Je suis arrivée à 11h 45 min au palais du 15-janvier. D’autres occupations d’ordre professionnelles m’ont empêché d’être présent le matin. Je sentais depuis quelques jours que les choses tiraient vers la fin, mais je tablais sur jeudi. Le président du présidium a bien caché son jeu par ses coups de colère surprise et ses tiraillements verbaux avec certains participants.
12h 00 min. J’entre dans la grande salle de la plénière. Quelques participants ont la parole. Arrive le tour de Clément Abaïfouta, militant des droits humains, et président de l’association des victimes du régime de l’ex-président Hissène Habré. Il était assis devant moi. Il prend le micro et affirme avoir été agressé par Ahmed Bedeï Tollimi parce qu’il a réclamé que le retour au Tchad de la dépouille du défunt président se fasse à condition que les victimes soient indemnisées. Son intervention in extenso : « Merci M. le président, le principe aurait voulu que vous me donniez ma motion avant que je ne puisse parler. Soit, je voudrais ici interpeller le présidium pour dire que j’ai toujours été l’objet de menaces. Tout à l’heure, j’étais aux toilettes, le conseiller Ahmat Bedeï m’a agressé, n’eut été le cameraman ont serait venu aux mains. Il me dit que je veuille ou non le corps d’Hissène Habré va venir et je vais manger cela. Quand même, un conseiller de la République, lui qui a brûlé une ambassade, qui a saccagé une ambassade se retrouve au Conseil national et m’agresse, j’interpelle ici le présidium. Ma sécurité est menacée, ma vie est menacée, de prendre vos responsabilités. Et je vous remercie » Tous les regards dans la salle se sont tournés vers la travée réservée aux membres du Conseil National de Transition (CNT).
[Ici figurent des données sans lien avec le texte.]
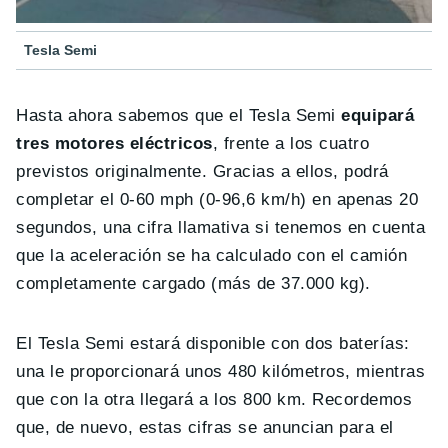
Tesla Semi
Hasta ahora sabemos que el Tesla Semi
equipará
tres motores eléctricos
, frente a los cuatro
previstos originalmente. Gracias a ellos, podrá
completar el 0-60 mph (0-96,6 km/h) en apenas 20
segundos, una cifra llamativa si tenemos en cuenta
que la aceleración se ha calculado con el camión
completamente cargado (más de 37.000 kg).
El Tesla Semi estará disponible con dos baterías:
una le proporcionará unos 480 kilómetros, mientras
que con la otra llegará a los 800 km. Recordemos
que, de nuevo, estas cifras se anuncian para el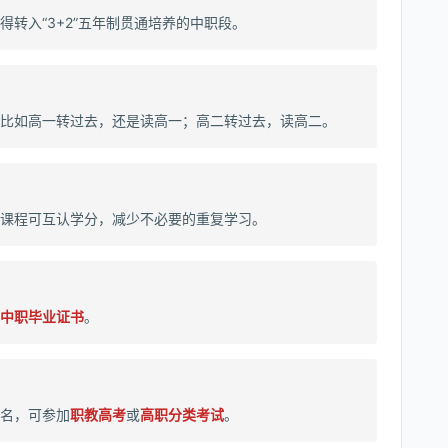
得转入“3+2”五年制贯通培养的中职段。
比如高一转过去，还是读高一；高二转过去，读高二。
课程可互认学分，减少不必要的重复学习。
中职毕业证书
。
名，可参加
职教高考
或
高职分类考试
。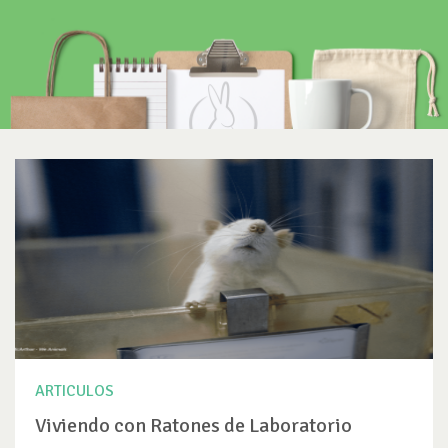
ARTICULOS
Viviendo con Ratones de Laboratorio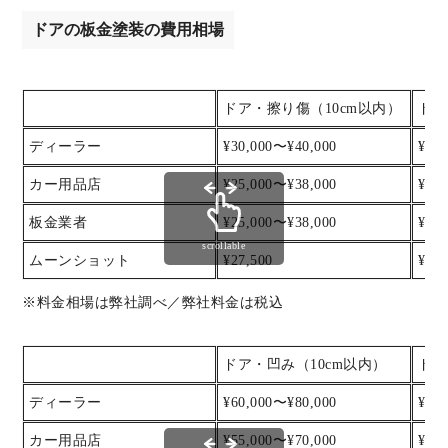
ドアの板金塗装の費用相場
ドア・擦り傷（10cm以内）
ドア
ディーラー
¥30,000〜¥40,000
¥40
カー用品店
¥25,000〜¥38,000
¥38
板金業者
¥25,000〜¥38,000
¥38
scrollable
ムーンショット
¥27,500
¥38,
※料金相場は弊社調べ／弊社料金は税込
ドア・凹み（10cm以内）
ドア
ディーラー
¥60,000〜¥80,000
¥80
カー用品店
¥55,000〜¥70,000
¥70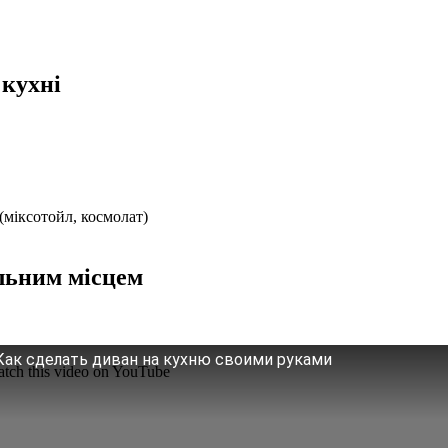
 кухні
(міксотойл, космолат)
альним місцем
Как сделать диван на кухню своими руками
tch this video on YouTube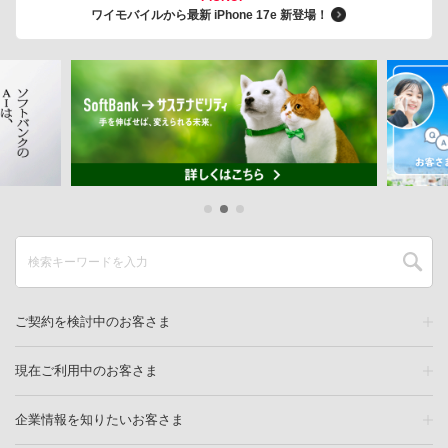
ワイモバイルから最新 iPhone 17e 新登場！
ご契約を検討中のお客さま
現在ご利用中のお客さま
企業情報を知りたいお客さま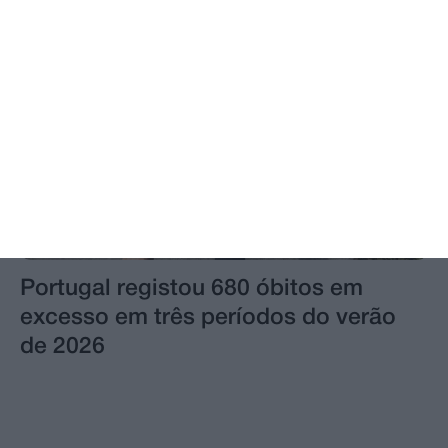
Portugal registou 680 óbitos em
excesso em três períodos do verão
de 2026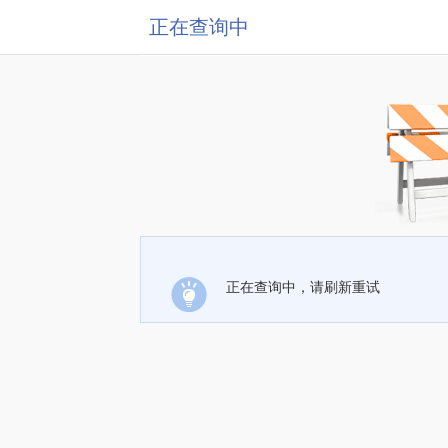
正在查询中
正在查询中，请刷新重试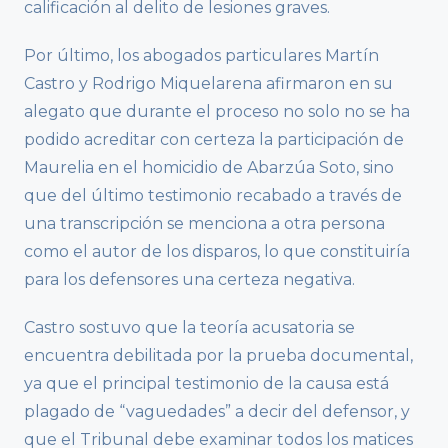
calificación al delito de lesiones graves.
Por último, los abogados particulares Martín
Castro y Rodrigo Miquelarena afirmaron en su
alegato que durante el proceso no solo no se ha
podido acreditar con certeza la participación de
Maurelia en el homicidio de Abarzúa Soto, sino
que del último testimonio recabado a través de
una transcripción se menciona a otra persona
como el autor de los disparos, lo que constituiría
para los defensores una certeza negativa.
Castro sostuvo que la teoría acusatoria se
encuentra debilitada por la prueba documental,
ya que el principal testimonio de la causa está
plagado de “vaguedades” a decir del defensor, y
que el Tribunal debe examinar todos los matices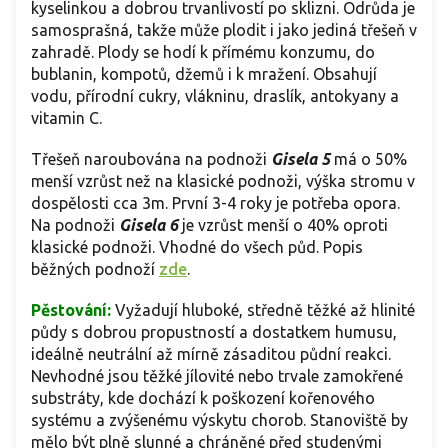
kyselinkou a dobrou trvanlivostí po sklizni. Odrůda je
samosprašná, takže může plodit i jako jediná třešeň v
zahradě. Plody se hodí k přímému konzumu, do
bublanin, kompotů, džemů i k mražení. Obsahují
vodu, přírodní cukry, vlákninu, draslík, antokyany a
vitamin C.
Třešeň naroubována na podnoži
Gisela 5
má o 50%
menší vzrůst než na klasické podnoži, výška stromu v
dospělosti cca 3m. První 3-4 roky je potřeba opora.
Na podnoži
Gisela 6
je vzrůst menší o 40% oproti
klasické podnoži. Vhodné do všech půd. Popis
běžných podnoží
zde
.
Pěstování:
Vyžadují hluboké, středně těžké až hlinité
půdy s dobrou propustností a dostatkem humusu,
ideálně neutrální až mírně zásaditou půdní reakci.
Nevhodné jsou těžké jílovité nebo trvale zamokřené
substráty, kde dochází k poškození kořenového
systému a zvýšenému výskytu chorob. Stanoviště by
mělo být plně slunné a chráněné před studenými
Je me suis éclipsé pour aller préparer mon émission.
16h 25 min. Je suis de retour mais dans la salle 400 où j’aime bien me réfugier pour travailler et pour profiter de son confort. Une dame se lève et réclame la restitution d’un bien immobilier de sa famille confisqué depuis le temps de la dévastatrice police politique, la DDS (Direction de la documentation et de sécurité) depuis plus de 30 ans. L’occupant est le défunt directeur de cette organisation. Même la chute de l’ancien régime n’a rien fait parce qu'il se recyclait comme politico-militaire. Et profitait des accords d’amnistie, « s’il était vivant il allait se joindre aux accords de Doha dans le seul but de continuer à confisquer un bien qui ne lui appartient pas ». La salle était émue par cette intervention. Le visage du président Gali aussi. Lui qui a échappé de justesse à une mort certaine dans les infamantes geôles de DDS.
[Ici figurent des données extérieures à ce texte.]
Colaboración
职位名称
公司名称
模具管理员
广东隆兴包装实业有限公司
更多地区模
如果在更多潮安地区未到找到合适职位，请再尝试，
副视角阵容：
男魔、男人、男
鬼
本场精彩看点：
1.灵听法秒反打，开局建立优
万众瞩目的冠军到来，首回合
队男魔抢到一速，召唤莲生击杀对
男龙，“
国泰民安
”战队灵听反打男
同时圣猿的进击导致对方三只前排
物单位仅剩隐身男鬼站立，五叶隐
17h 28 min. Le rapporteur général Limane Mahamat entame sa synthèse. C’était de toute beauté. En quelques minutes il a résumé plus d'un mois de 5 commissions, de plusieurs sous-commissions et des 3 comités d’Adhoc. Seul ombre au tableau, en pleine exposition, le professeur Limane a été lâché par une coupure d’électricité. Quelques personnes applaudissent, une voix retentit dans l’obscurité pour dire « Ahann, cela s’annonce mal ». 2 secondes plus tard la lumière est de retour. Les caméras fixe le président Gali qui semble rire de cette cocasserie qui s’est produite également en matinée.
17h 40 min. Gali reprend la parole, « vous aurez constaté que la synthèse, plus le rapport résume les travaux du dialogue national ». Nerveux en matinée, soudain, son visage s’élimine comme soulagé par le poids des responsabilités et par la fin qui s’annonce. Il fixe du regard la salle, sourit et surprend les participants, « je ne peux que vous demander l’approbation de ce travail pour mettre fin à toutes ces discussions. Et donc le dialogue est fini ». Il laisse quelques secondes couler et continue, « merci, merci beaucoup. C’est maintenant que je peux dire que la séance est levée. Rendez-vous samedi dès 8h00, je vous remercie ».
Spontanément les participants se lèvent, applaudissent. Et dans une espèce de communion entonnent l’hymne national, La Tchadienne « Peuple tchadien debout et à l’ouvrage… lève les yeux l’avenir est à toi….Ô mon pays… ». L’émotion traverse la foule. J’ai tenté de rester journaliste, à l’écart, pour mieux écrire mon avant-dernière chronique. Peine perdue, je me suis surpris debout entonnant avec mes compatriotes les derniers couplets. Il y a des choses qui nous dépassent, qui nous transperce l’âme et nous transcende disait quelqu’un. Il avait raison.